Almost American Girl
Title | Almost American Girl PDF eBook |
Author | Robin Ha |
Publisher | HarperCollins |
Total Pages | 243 |
Release | 2020-01-28 |
Genre | Young Adult Nonfiction |
ISBN | 0062685112 |
Harvey Award Nominee, Best Children or Young Adult Book A powerful and moving teen graphic novel memoir about immigration, belonging, and how arts can save a life—perfect for fans of American Born Chinese and Hey, Kiddo. For as long as she can remember, it’s been Robin and her mom against the world. Growing up as the only child of a single mother in Seoul, Korea, wasn’t always easy, but it has bonded them fiercely together. So when a vacation to visit friends in Huntsville, Alabama, unexpectedly becomes a permanent relocation—following her mother’s announcement that she’s getting married—Robin is devastated. Overnight, her life changes. She is dropped into a new school where she doesn’t understand the language and struggles to keep up.
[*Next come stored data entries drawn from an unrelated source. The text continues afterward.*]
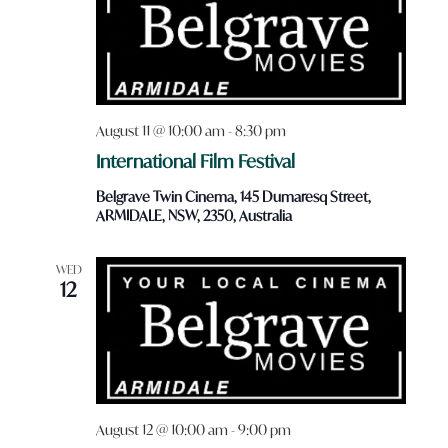
August 11 @ 10:00 am
-
8:30 pm
International Film Festival
Belgrave Twin Cinema, 145 Dumaresq Street,
ARMIDALE, NSW, 2350, Australia
WED
12
August 12 @ 10:00 am
-
9:00 pm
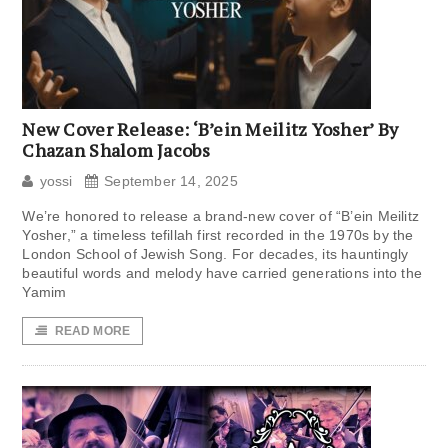
New Cover Release: ‘B’ein Meilitz Yosher’ By
Chazan Shalom Jacobs
yossi
September 14, 2025
We’re honored to release a brand-new cover of “B’ein Meilitz
Yosher,” a timeless tefillah first recorded in the 1970s by the
London School of Jewish Song. For decades, its hauntingly
beautiful words and melody have carried generations into the
Yamim
READ MORE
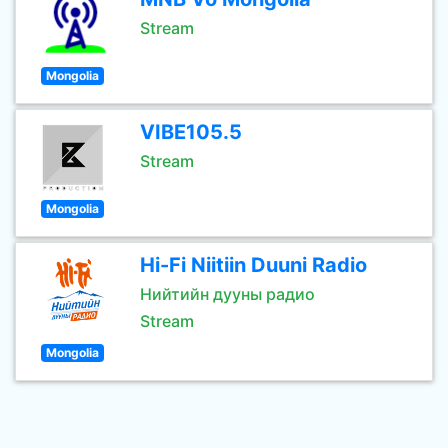
Stream
Mongolia
VIBE105.5
Stream
Mongolia
Hi-Fi Niitiin Duuni Radio
Нийтийн дууны радио
Stream
Mongolia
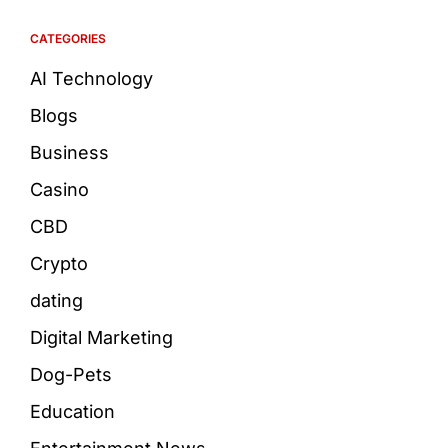
CATEGORIES
AI Technology
Blogs
Business
Casino
CBD
Crypto
dating
Digital Marketing
Dog-Pets
Education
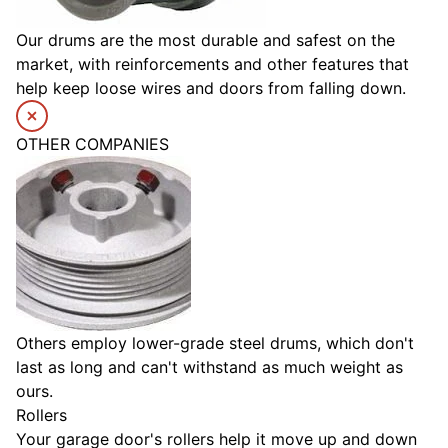
Our drums are the most durable and safest on the
market, with reinforcements and other features that
help keep loose wires and doors from falling down.
OTHER COMPANIES
Others employ lower-grade steel drums, which don't
last as long and can't withstand as much weight as
ours.
Rollers
Your garage door's rollers help it move up and down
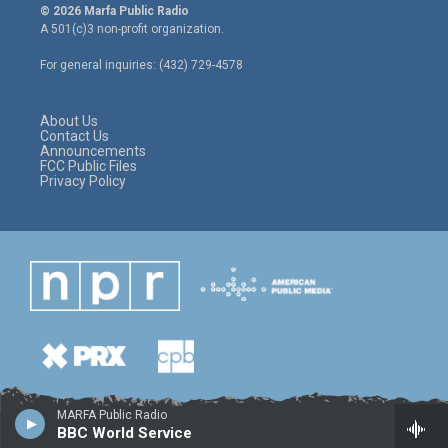
i
s
c
© 2026 Marfa Public Radio
t
t
e
A 501(c)3 non-profit organization.
t
a
b
e
g
o
For general inquiries: (432) 729-4578
r
r
o
a
k
m
About Us
Contact Us
Announcements
FCC Public Files
Privacy Policy
MARFA Public Radio
BBC World Service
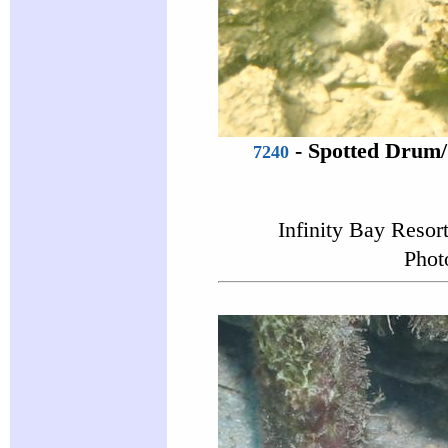
-
Spotted Drum
7240
Infinity Bay Resor
Phot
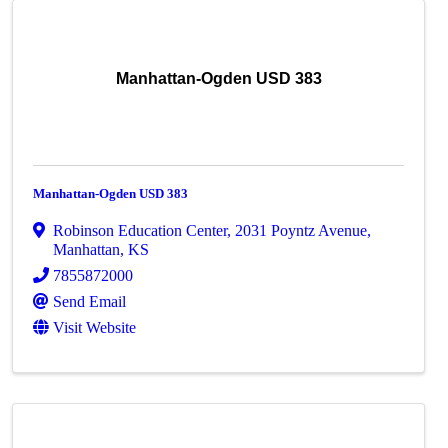
Manhattan-Ogden USD 383
Manhattan-Ogden USD 383
Robinson Education Center
,
2031 Poyntz Avenue
,
Manhattan
,
KS
7855872000
Send Email
Visit Website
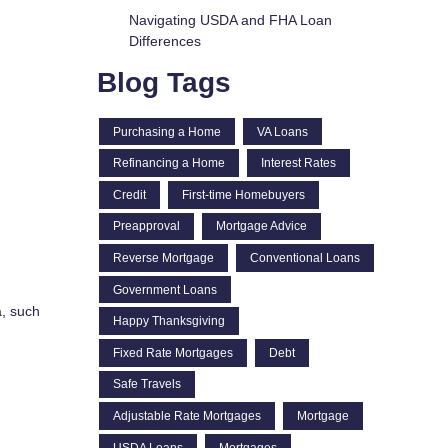
Navigating USDA and FHA Loan
Differences
Blog Tags
Purchasing a Home
VA Loans
Refinancing a Home
Interest Rates
Credit
First-time Homebuyers
Preapproval
Mortgage Advice
Reverse Mortgage
Conventional Loans
Government Loans
a, such
Happy Thanksgiving
Fixed Rate Mortgages
Debt
Safe Travels
Adjustable Rate Mortgages
Mortgage
USDA Loans
Mortgages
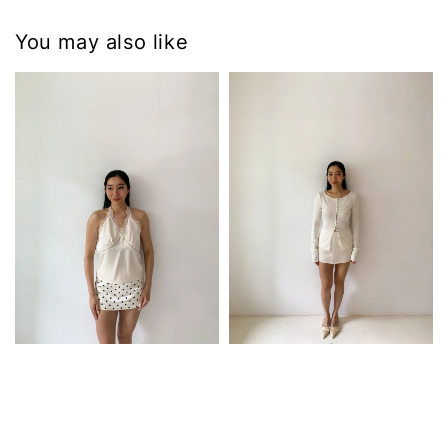
You may also like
She is completely cut off from her friends in Seoul and has no access to her beloved comics. At home, she doesn’t fit in with her new stepfamily, and worst of all, she is furious with the one person she is closest to—her mother. Then one day Robin’s mother enrolls her in a local comic drawing class, which opens the window to a future Robin could never have imagined. This nonfiction graphic novel with four starred reviews is an excellent choice for teens and also accelerated tween readers, both for independent reading and units on immigration, memoirs, and the search for identity.